Zeller et al. (2008) realizaram um estudo nos Estados Unidos com o objetivo de identificar as diferenças entre as percepções psicossociais de estudantes obesos e estudantes sem excesso de peso. O estudo teve a amostra composta de crianças e adolescentes obesos frequentadores de um hospital infantil e que moravam no máximo a 100 quilômetros de distância do mesmo. Composta de 107 indivíduos, a amostra foi então pareada com estudantes sem excesso de peso e de mesma classe escolar, idade, sexo e etnia dos estudantes obesos, para fins de comparabilidade do estudo. Os estudantes não foram informados dos objetivos e do objeto do estudo, apenas seus responsáveis. Dentre as perguntas da pesquisa, encontravam-se questões relacionadas a: (1) taxas de amizade (Like Ratings), uma escala de Likert de 1 a 5 em que os estudantes classificavam seus colegas de classe; (2) escolha dos três melhores amigos; e (3) Revised Class Play (RCP), um questionário em que estudantes e professores atribuem trinta papéis preestabelecidos em uma peça de teatro a seus colegas (alunos) de classe, com o objetivo de identificar características comportamentais dos estudantes (por exemplo: agressivo, isolado, popular, prestativo etc.).

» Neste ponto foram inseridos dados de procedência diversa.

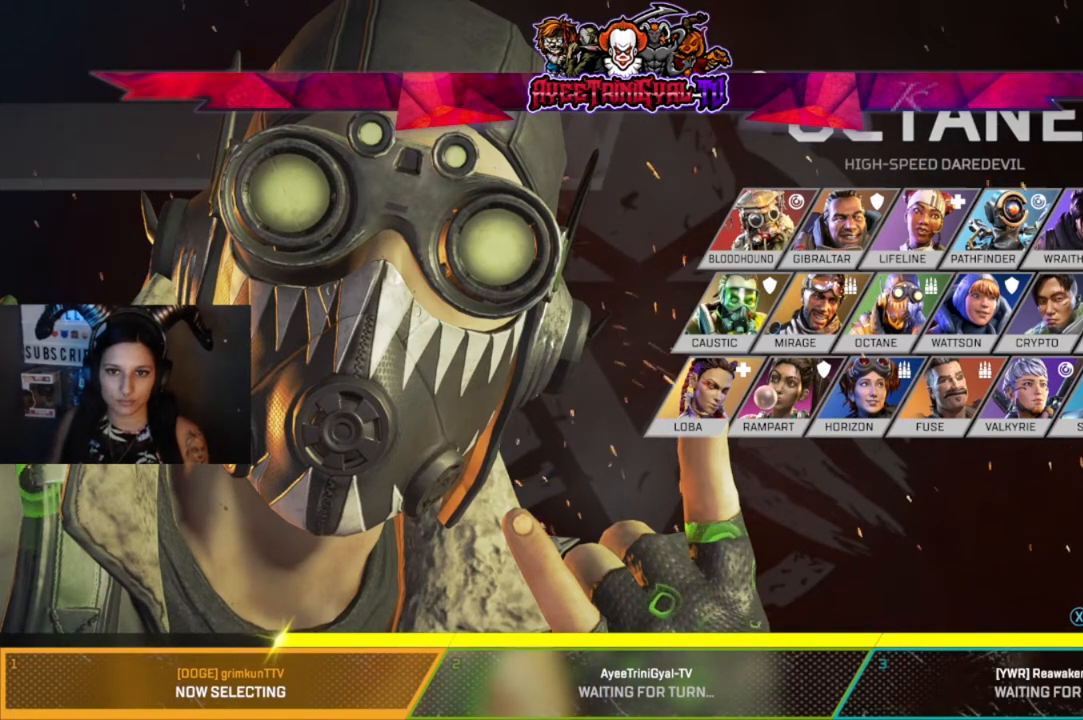
{"buttons": [], "left_stick": "center", "right_stick": "center", "events": []}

Os resultados mostraram que os estudantes obesos são significativamente menos citados como melhores amigos por seus colegas de classe e também são menos populares segundo classificação pelos colegas conforme as taxas de amizade. Os resultados do RCP mostraram que os estudantes obesos são mais frequentemente classificados como sensíveis e isolados por colegas, professores e também por eles mesmos. Os colegas também atribuíram aos obesos significativamente menos comportamentos de liderança e mais comportamentos agressivos.
Tais resultados indicaram a percepção negativa para com os estudantes obesos, o que é um comportamento claramente estimulante ao isolamento social e a agressões do tipo verbais, ambas formas de agressão reconhecidas como bullying.
Em outro estudo, considerando-se os achados de Jansen et al. (2004), que afirmaram que obesidade, entre 15 e 17 anos, tem forte associação com autoria de atos de bullying, Sjorberg, Nilsson e Leppert (2005) investigaram a relação entre obesidade na adolescência (15 até 17 anos ou mais de 17 anos) e depressão. O estudo avaliou 4.703 estudantes suecos por meio de questionário autorrespondido e IMC (calculado com peso e altura autorrelatados). Os resultados mostraram que a obesidade esteve associada à depressão e a sintomas de depressão nas duas faixas etárias, sendo também relacionada a experiências de vergonha. Porém, a associação entre depressão e obesidade desaparece quando controlada pelas variáveis relativas a experiências de vergonha e tipos de emprego e situação conjugal dos pais. Os autores concluem que há uma associação entre obesidade e depressão, mas que essa associação é explicada por outras variáveis, afirmando, assim, que os resultados sugerem que o tratamento clínico da obesidade não deve envolver apenas dieta e exercícios, mas deve também lidar com questões de experiências vergonhosas e isolamento social, ambas formas de agressão também classificadas como bullying.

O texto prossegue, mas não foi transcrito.